[TASK STATEMENT]
Rewrite the listing below, swapping every "Reading left to right" for "Going from left to right" and leaving all other text unchanged.

(Extracted data entries)
-------------------------

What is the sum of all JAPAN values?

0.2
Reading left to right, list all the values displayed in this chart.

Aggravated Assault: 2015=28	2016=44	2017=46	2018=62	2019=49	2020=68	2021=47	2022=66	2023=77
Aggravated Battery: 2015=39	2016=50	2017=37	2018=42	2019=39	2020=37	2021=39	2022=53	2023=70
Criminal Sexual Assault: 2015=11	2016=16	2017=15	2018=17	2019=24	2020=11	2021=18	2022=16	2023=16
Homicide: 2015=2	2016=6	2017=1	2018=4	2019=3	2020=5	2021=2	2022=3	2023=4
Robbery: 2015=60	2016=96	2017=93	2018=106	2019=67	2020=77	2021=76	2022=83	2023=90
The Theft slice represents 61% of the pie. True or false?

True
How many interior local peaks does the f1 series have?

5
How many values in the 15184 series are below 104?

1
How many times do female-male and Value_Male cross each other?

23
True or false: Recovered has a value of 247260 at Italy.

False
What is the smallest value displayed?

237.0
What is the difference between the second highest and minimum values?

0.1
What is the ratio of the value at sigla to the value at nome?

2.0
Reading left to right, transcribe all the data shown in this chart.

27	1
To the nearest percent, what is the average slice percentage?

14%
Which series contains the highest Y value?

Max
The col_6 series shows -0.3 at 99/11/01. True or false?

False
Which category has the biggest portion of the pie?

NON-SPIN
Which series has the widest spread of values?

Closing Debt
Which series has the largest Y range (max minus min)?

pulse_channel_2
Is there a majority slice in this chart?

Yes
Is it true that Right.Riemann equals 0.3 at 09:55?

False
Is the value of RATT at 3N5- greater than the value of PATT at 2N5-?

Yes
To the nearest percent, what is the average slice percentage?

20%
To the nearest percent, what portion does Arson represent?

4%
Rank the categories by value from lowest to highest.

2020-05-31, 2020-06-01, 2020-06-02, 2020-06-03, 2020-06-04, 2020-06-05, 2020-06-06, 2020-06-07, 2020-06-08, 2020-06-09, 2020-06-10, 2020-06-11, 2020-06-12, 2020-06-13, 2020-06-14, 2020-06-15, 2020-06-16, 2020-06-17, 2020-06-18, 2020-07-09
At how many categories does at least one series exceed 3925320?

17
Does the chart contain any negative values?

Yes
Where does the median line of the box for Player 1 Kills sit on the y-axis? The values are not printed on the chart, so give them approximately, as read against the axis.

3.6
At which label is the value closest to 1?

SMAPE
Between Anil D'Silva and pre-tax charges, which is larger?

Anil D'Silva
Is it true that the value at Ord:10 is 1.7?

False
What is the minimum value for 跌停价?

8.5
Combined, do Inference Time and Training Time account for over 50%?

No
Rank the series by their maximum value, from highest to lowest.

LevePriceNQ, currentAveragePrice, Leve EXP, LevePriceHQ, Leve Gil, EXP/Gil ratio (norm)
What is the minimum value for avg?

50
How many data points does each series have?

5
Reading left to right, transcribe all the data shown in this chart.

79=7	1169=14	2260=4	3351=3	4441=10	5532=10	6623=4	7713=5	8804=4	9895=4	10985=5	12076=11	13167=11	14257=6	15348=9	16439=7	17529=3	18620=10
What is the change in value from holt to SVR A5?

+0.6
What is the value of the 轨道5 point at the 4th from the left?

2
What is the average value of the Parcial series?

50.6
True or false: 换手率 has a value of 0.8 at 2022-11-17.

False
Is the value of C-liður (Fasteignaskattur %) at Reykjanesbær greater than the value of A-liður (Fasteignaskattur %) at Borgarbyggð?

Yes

-------------------------

[RESPONSE TO THIS EXERCISE]
What is the sum of all JAPAN values?

0.2
Going from left to right, list all the values displayed in this chart.

Aggravated Assault: 2015=28	2016=44	2017=46	2018=62	2019=49	2020=68	2021=47	2022=66	2023=77
Aggravated Battery: 2015=39	2016=50	2017=37	2018=42	2019=39	2020=37	2021=39	2022=53	2023=70
Criminal Sexual Assault: 2015=11	2016=16	2017=15	2018=17	2019=24	2020=11	2021=18	2022=16	2023=16
Homicide: 2015=2	2016=6	2017=1	2018=4	2019=3	2020=5	2021=2	2022=3	2023=4
Robbery: 2015=60	2016=96	2017=93	2018=106	2019=67	2020=77	2021=76	2022=83	2023=90
The Theft slice represents 61% of the pie. True or false?

True
How many interior local peaks does the f1 series have?

5
How many values in the 15184 series are below 104?

1
How many times do female-male and Value_Male cross each other?

23
True or false: Recovered has a value of 247260 at Italy.

False
What is the smallest value displayed?

237.0
What is the difference between the second highest and minimum values?

0.1
What is the ratio of the value at sigla to the value at nome?

2.0
Going from left to right, transcribe all the data shown in this chart.

27	1
To the nearest percent, what is the average slice percentage?

14%
Which series contains the highest Y value?

Max
The col_6 series shows -0.3 at 99/11/01. True or false?

False
Which category has the biggest portion of the pie?

NON-SPIN
Which series has the widest spread of values?

Closing Debt
Which series has the largest Y range (max minus min)?

pulse_channel_2
Is there a majority slice in this chart?

Yes
Is it true that Right.Riemann equals 0.3 at 09:55?

False
Is the value of RATT at 3N5- greater than the value of PATT at 2N5-?

Yes
To the nearest percent, what is the average slice percentage?

20%
To the nearest percent, what portion does Arson represent?

4%
Rank the categories by value from lowest to highest.

2020-05-31, 2020-06-01, 2020-06-02, 2020-06-03, 2020-06-04, 2020-06-05, 2020-06-06, 2020-06-07, 2020-06-08, 2020-06-09, 2020-06-10, 2020-06-11, 2020-06-12, 2020-06-13, 2020-06-14, 2020-06-15, 2020-06-16, 2020-06-17, 2020-06-18, 2020-07-09
At how many categories does at least one series exceed 3925320?

17
Does the chart contain any negative values?

Yes
Where does the median line of the box for Player 1 Kills sit on the y-axis? The values are not printed on the chart, so give them approximately, as read against the axis.

3.6
At which label is the value closest to 1?

SMAPE
Between Anil D'Silva and pre-tax charges, which is larger?

Anil D'Silva
Is it true that the value at Ord:10 is 1.7?

False
What is the minimum value for 跌停价?

8.5
Combined, do Inference Time and Training Time account for over 50%?

No
Rank the series by their maximum value, from highest to lowest.

LevePriceNQ, currentAveragePrice, Leve EXP, LevePriceHQ, Leve Gil, EXP/Gil ratio (norm)
What is the minimum value for avg?

50
How many data points does each series have?

5
Going from left to right, transcribe all the data shown in this chart.

79=7	1169=14	2260=4	3351=3	4441=10	5532=10	6623=4	7713=5	8804=4	9895=4	10985=5	12076=11	13167=11	14257=6	15348=9	16439=7	17529=3	18620=10
What is the change in value from holt to SVR A5?

+0.6
What is the value of the 轨道5 point at the 4th from the left?

2
What is the average value of the Parcial series?

50.6
True or false: 换手率 has a value of 0.8 at 2022-11-17.

False
Is the value of C-liður (Fasteignaskattur %) at Reykjanesbær greater than the value of A-liður (Fasteignaskattur %) at Borgarbyggð?

Yes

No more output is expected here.